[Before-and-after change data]

* * *

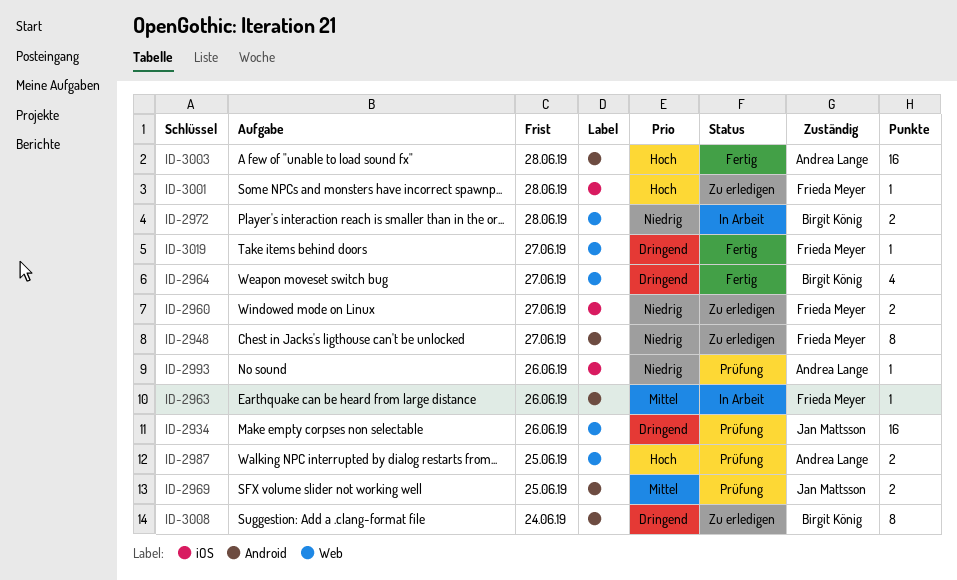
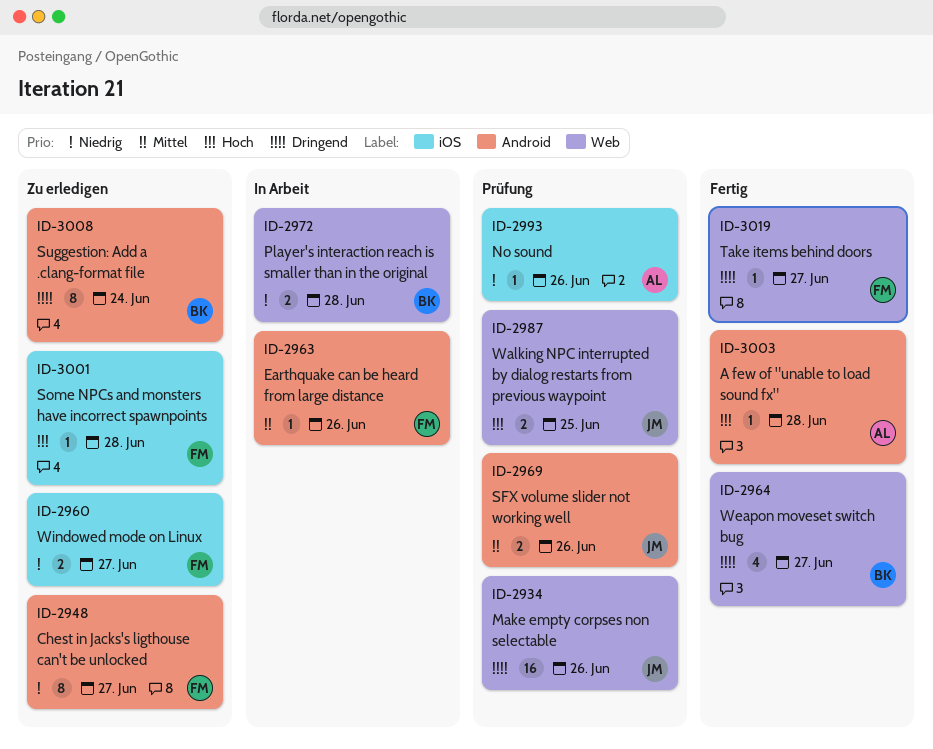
ID-2969, due: Jun 25 -> Jun 26
ID-2987, owner: Andrea Lange -> Jan Mattsson
ID-3003, estimate: 16 -> 1

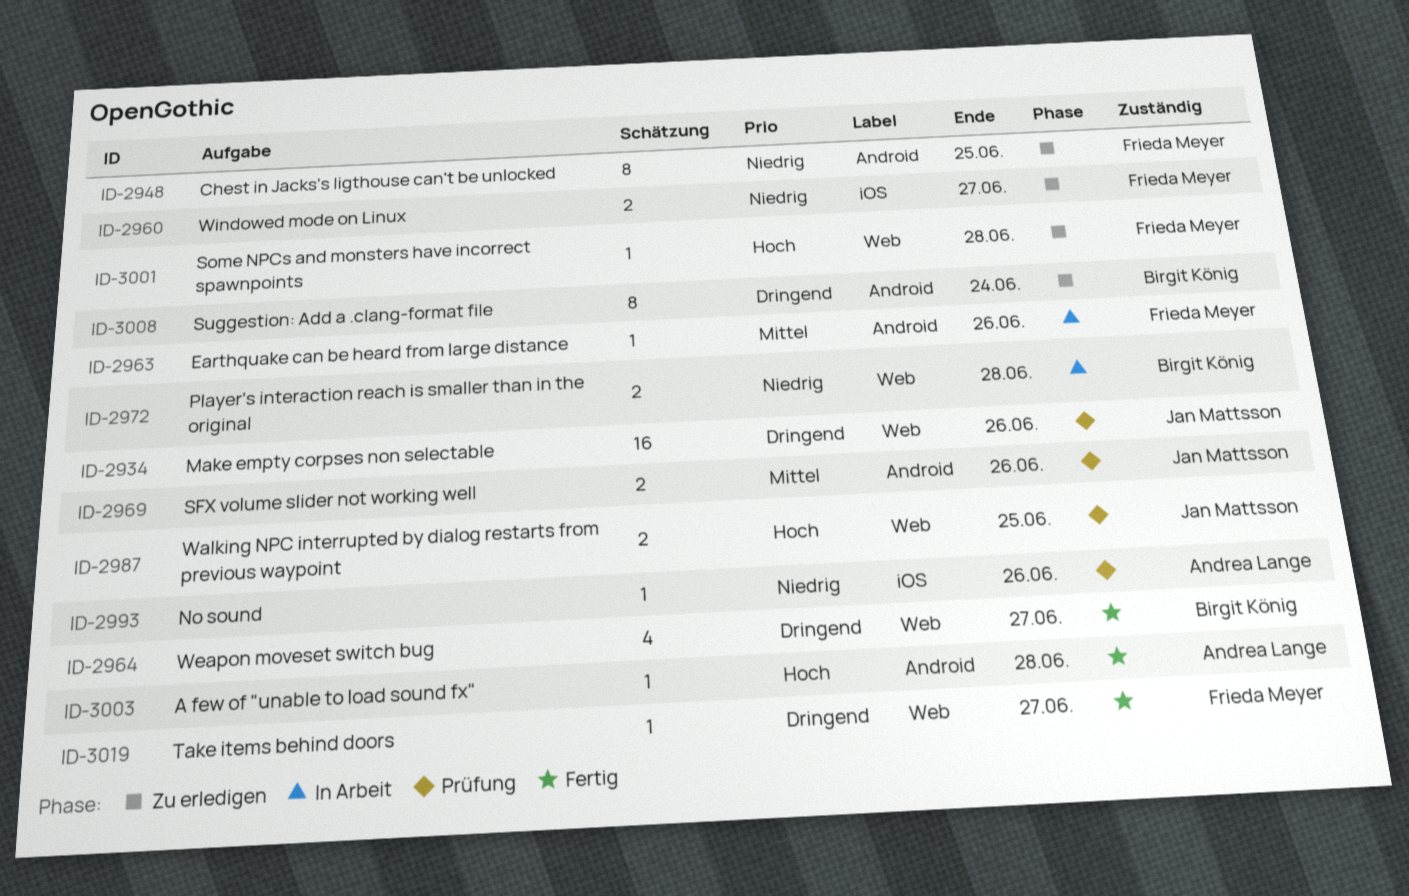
ID-2948, due: Jun 27 -> Jun 25
ID-3001, label: iOS -> Web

* * *

# [Task description]
Transcribe all of the records exactly, without reproducing their pictures.

# [Answer space]
ID-2969, due: Jun 25 -> Jun 26
ID-2987, owner: Andrea Lange -> Jan Mattsson
ID-3003, estimate: 16 -> 1

ID-2948, due: Jun 27 -> Jun 25
ID-3001, label: iOS -> Web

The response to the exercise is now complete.